The Surface Go doesn’t change Microsoft’s Surface design philosophy one bit — it really just looks like a smaller version of the Surface Pro design that’s been around since 2014’s Surface Pro 3. It has a 3:2 aspect ratio display (1800 x 1200 pixel resolution), the signature built-in kickstand with unlimited positions, a front-facing camera with facial recognition login, and Microsoft’s proprietary Surface Connector port for charging and connecting to a desktop dock. Microsoft has added a USB-C 3.1 port, capable of charging the tablet or outputting video and data to external devices. It has also rounded the corners a bit compared to the latest Surface Pro, but overall, it’s the same familiar magnesium design Surface users have come to expect.
The thing that kind of sucks about the Surface Go, besides the lack of capable and competitive apps in Microsoft’s app store, is that even Paul Thurott points out how shitty the base model is and you really have to get a more expensive Surface to have an acceptable level of performance:
Sure, the $400 price tag looks compelling. But the PC you’re getting at that price is not compelling, and it’s absolutely not future-proof. The biggest issue here is the same thing that doomed Surface 3 to poor performance: This entry-level Surface Go utilizes slow eMMC storage rather than speedy SSD storage. Combined that with just 4 GB of RAM and a low-end Pentium processor, and you have the makings of a disaster.
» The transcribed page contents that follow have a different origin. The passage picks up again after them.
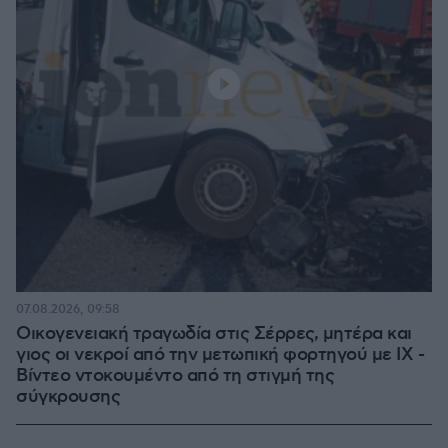
07.08.2026, 09:58
Οικογενειακή τραγωδία στις Σέρρες, μητέρα και
γιος οι νεκροί από την μετωπική φορτηγού με ΙΧ -
Βίντεο ντοκουμέντο από τη στιγμή της
σύγκρουσης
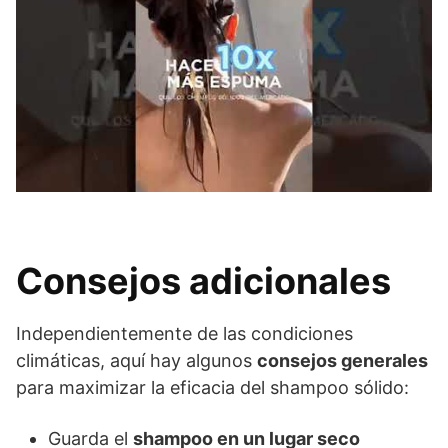
Consejos adicionales
Independientemente de las condiciones
climáticas, aquí hay algunos
consejos generales
para maximizar la eficacia del shampoo sólido:
Guarda el
shampoo en un lugar seco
The good news? For just $150 more, you get some nice upgrades: 8 GB of RAM and more and faster storage: Not only does the higher-end Surface Go configuration double the storage from 64 GB to 128 GB, that storage is dramatically faster, since it is based on NVMe SSD technology. That’s a device that might actually make it through four years of high school or college.
I’m not sure if the eMMC storage performance, as well as the other cheap parts, are as bad as Apple carrying around 16GB base models of their iOS devices for too long, but it’s pretty bad that you have to go to $550 before you get something that might be functional. I’d probably rather have the 2018 iPad Cheap.